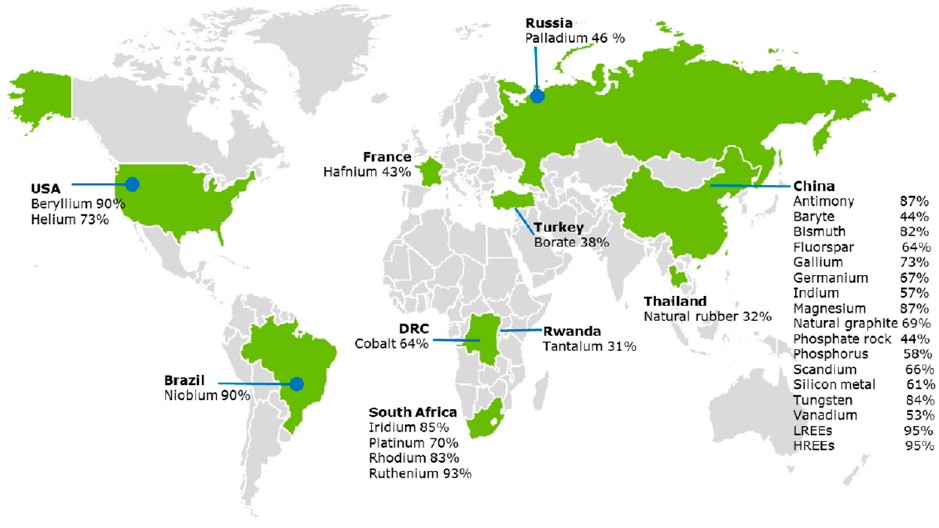
Figure 2. Countries accounting for largest share of the global supply of critical raw materials [7].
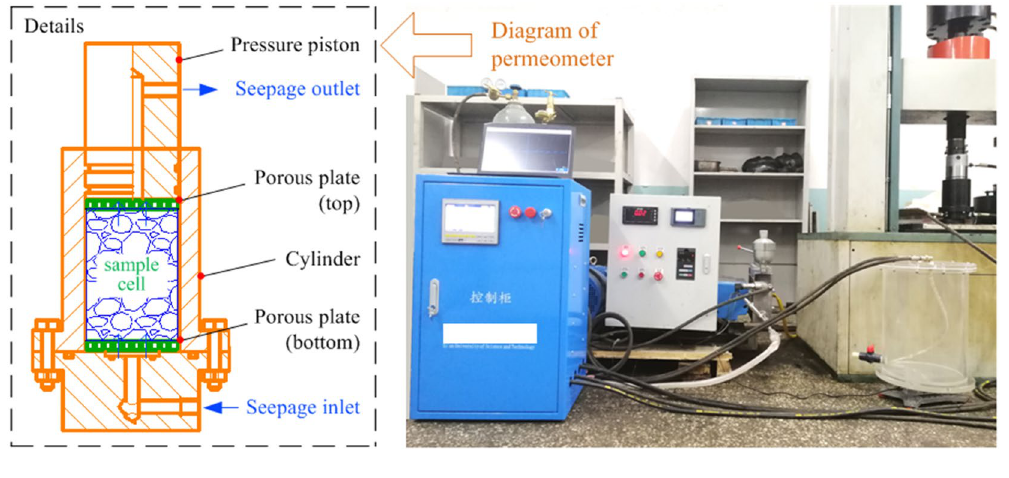
Figure 2. Sample installation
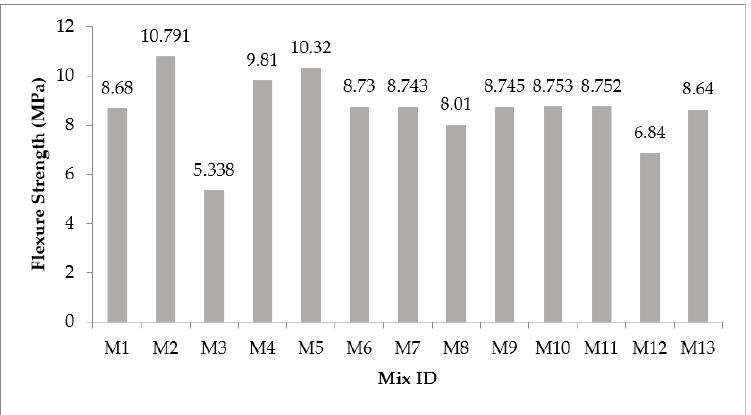
Figure 6. Flexural strength of SCC at 28 days. Determined from ANOVA using RSM, the model for estimating the 28-day FS of the SCC using two variables which are fly ash and GO is presented as Equation (3). The effect of fly ash and GO on the FS of the SCC is plotted in form of 3-dimensional response surface plot as shown in Figure 7.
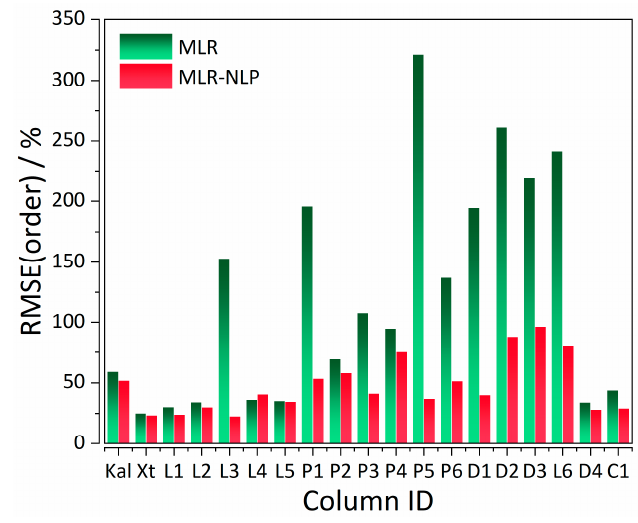
Figure 3. Distribution of %RMSE (order) values of MLR (control) and MLR-NLP models. The legend for the X-axis is analogous to the one in Figure 2.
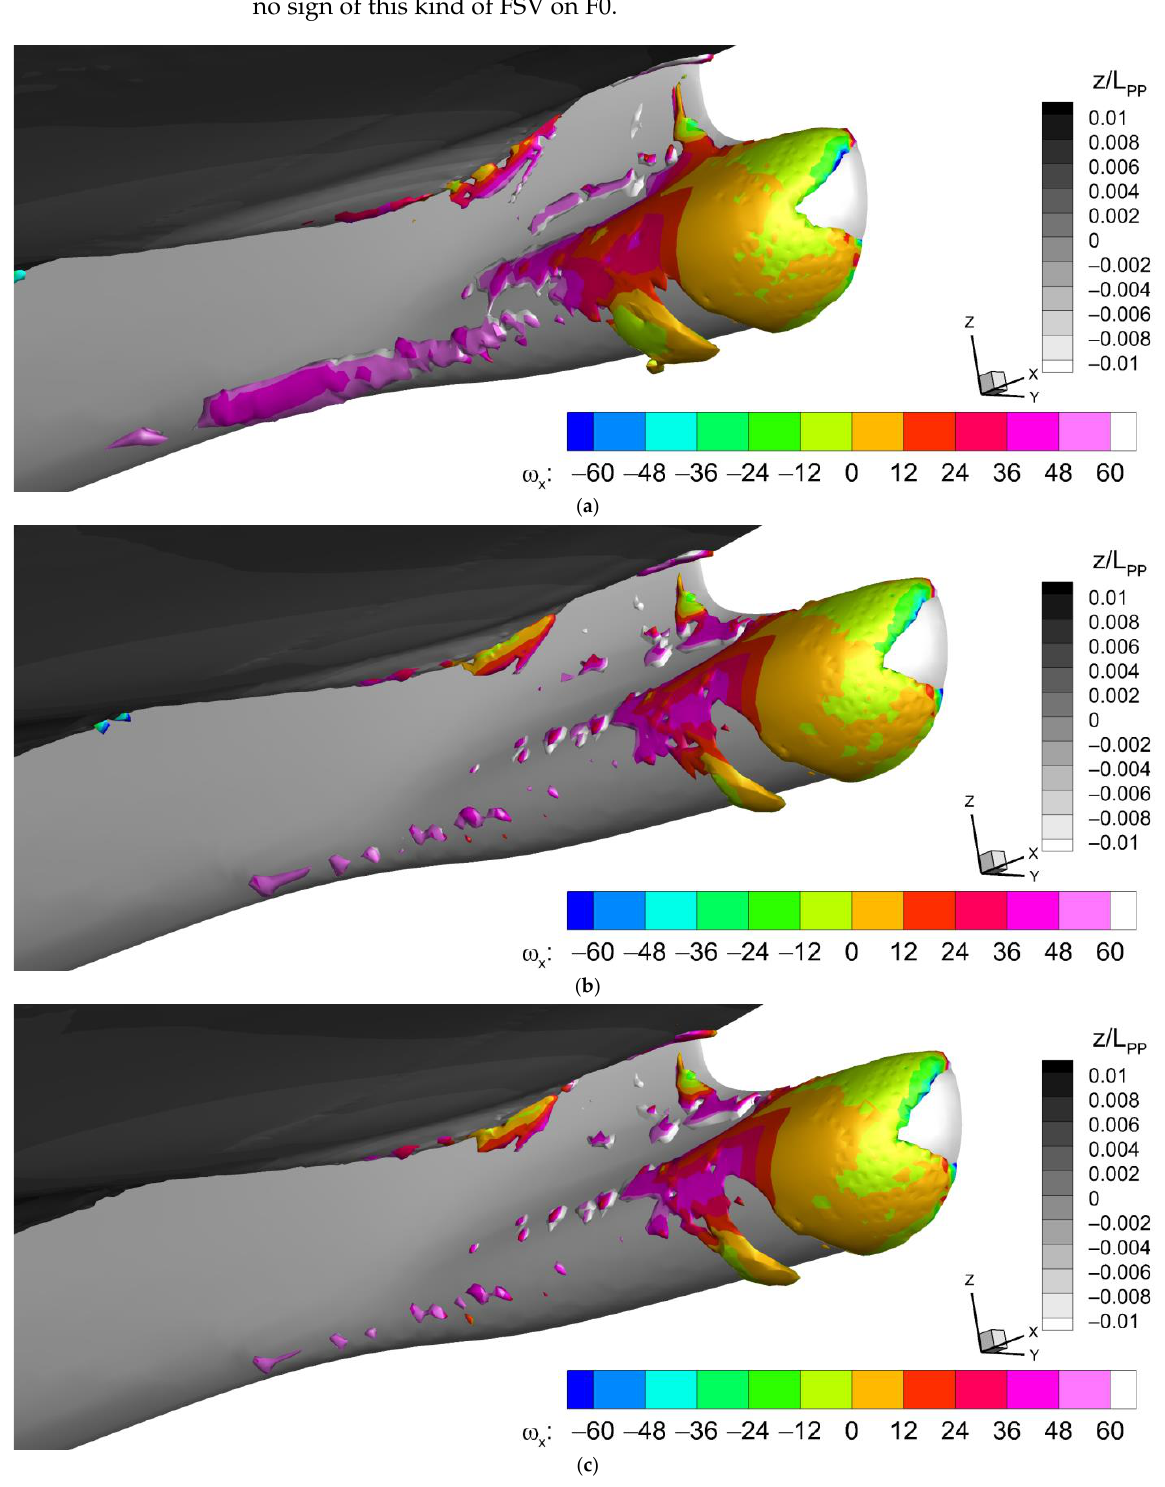
Figure 17. Vortical structure around different lengths of sonar dome (isosurface of Q = 500) with the contour flooded by the color of x -vorticity ω x ; ( a ) F0.14; ( b ) F0.225; ( c ) F0.24.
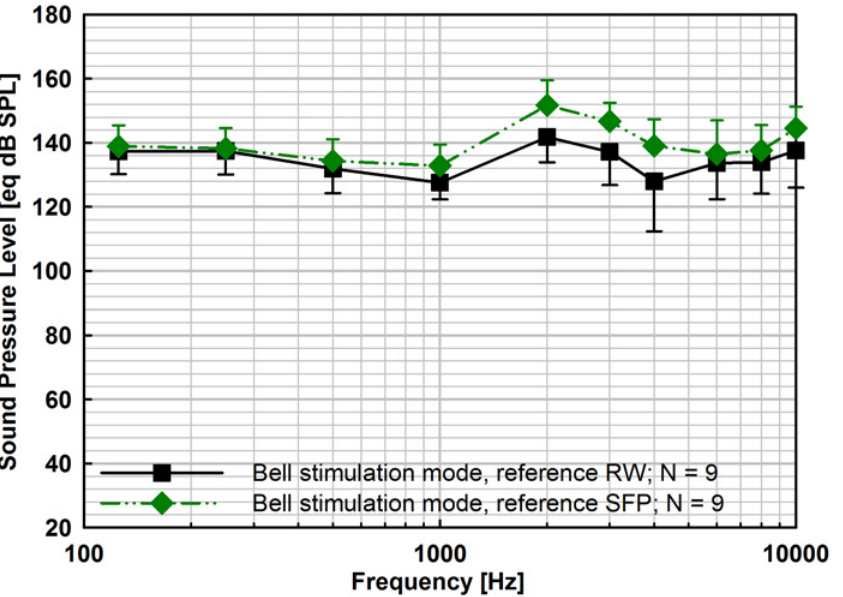
Fig 10. Equivalent sound pressure levels obtained by oval window stimulation with the Bell prosthesis using either the RW displacements ( ■ ) or the SFP displacements ( ♦ ) in response to sound and actuator as reference. Mean values and standard deviations (error bars) of eq. sound pressure level are shown for nominally 1 V rms actuator input.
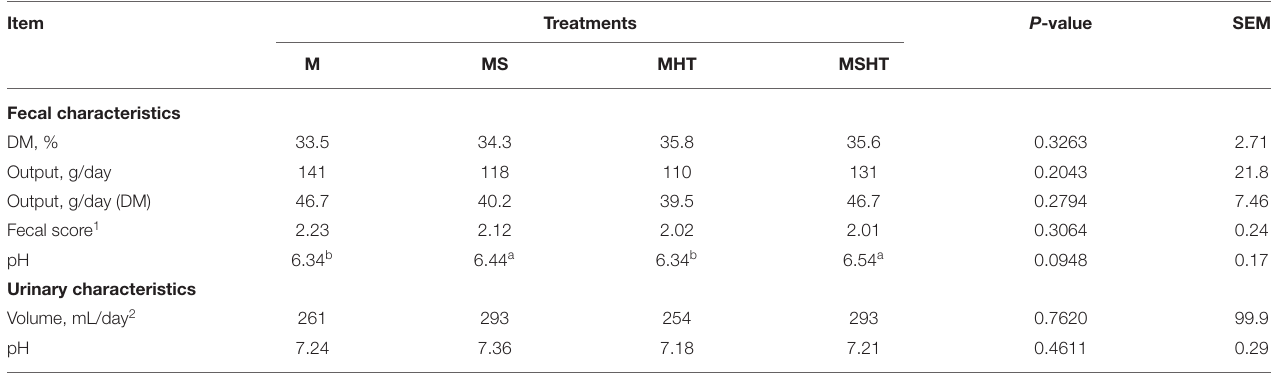
TABLE 6 | Fecal and urinary characteristics of dogs fed the experimental diets. Item Treatments P -value SEM M MS MHT MSHT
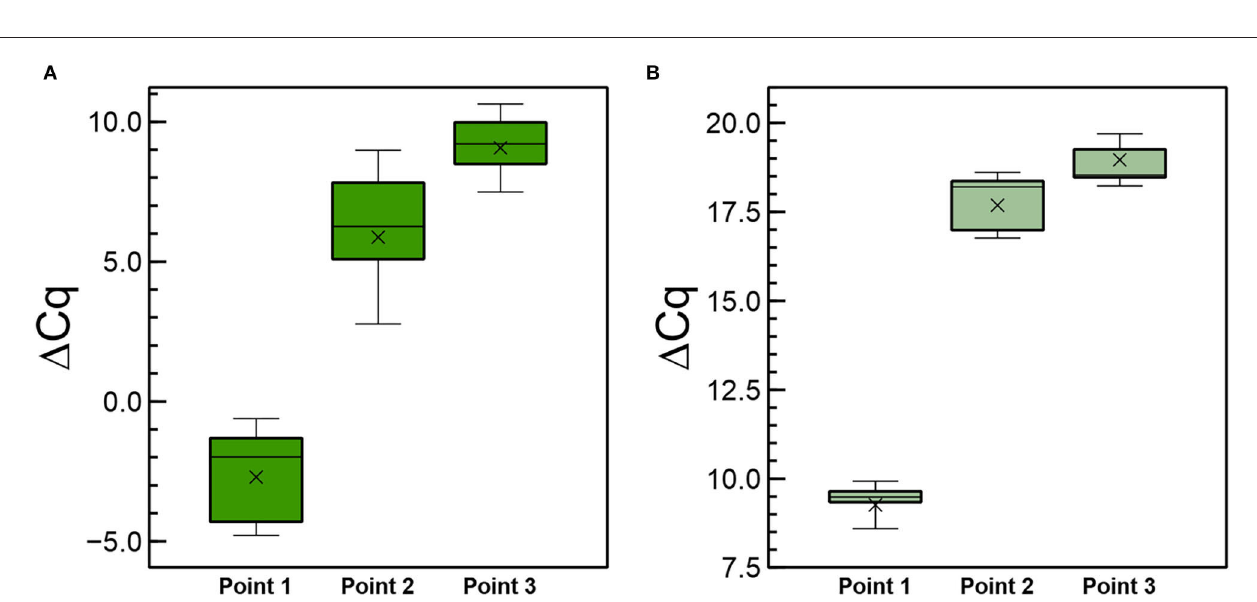
FIGURE 6 | Quantitative differences at 3 dpt in (A) CP-ds(RNA) and (B) 5,234- or 6,125-vsiRNA amounts in distal (point 2) non-treated leaves among plants either directly sprayed with CP-dsRNA (dsRNA-CP) or agroinfiltrated with the CP-dsRNA (Ag-CP) or the MP-dsRNA (Ag-MP) expressing constructions pGHE-CP and pGHE-MP mediated by A. tumefaciens LBA4404.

--- Task instructions ---
Reproduce the listing exactly, images omitted.

--- Written answer ---
Figure 2. Countries accounting for largest share of the global supply of critical raw materials [7].
Figure 2. Sample installation
Figure 6. Flexural strength of SCC at 28 days. Determined from ANOVA using RSM, the model for estimating the 28-day FS of the SCC using two variables which are fly ash and GO is presented as Equation (3). The effect of fly ash and GO on the FS of the SCC is plotted in form of 3-dimensional response surface plot as shown in Figure 7.
Figure 3. Distribution of %RMSE (order) values of MLR (control) and MLR-NLP models. The legend for the X-axis is analogous to the one in Figure 2.
Figure 17. Vortical structure around different lengths of sonar dome (isosurface of Q = 500) with the contour flooded by the color of x -vorticity ω x ; ( a ) F0.14; ( b ) F0.225; ( c ) F0.24.
Fig 10. Equivalent sound pressure levels obtained by oval window stimulation with the Bell prosthesis using either the RW displacements ( ■ ) or the SFP displacements ( ♦ ) in response to sound and actuator as reference. Mean values and standard deviations (error bars) of eq. sound pressure level are shown for nominally 1 V rms actuator input.
TABLE 6 | Fecal and urinary characteristics of dogs fed the experimental diets. Item Treatments P -value SEM M MS MHT MSHT
FIGURE 6 | Quantitative differences at 3 dpt in (A) CP-ds(RNA) and (B) 5,234- or 6,125-vsiRNA amounts in distal (point 2) non-treated leaves among plants either directly sprayed with CP-dsRNA (dsRNA-CP) or agroinfiltrated with the CP-dsRNA (Ag-CP) or the MP-dsRNA (Ag-MP) expressing constructions pGHE-CP and pGHE-MP mediated by A. tumefaciens LBA4404.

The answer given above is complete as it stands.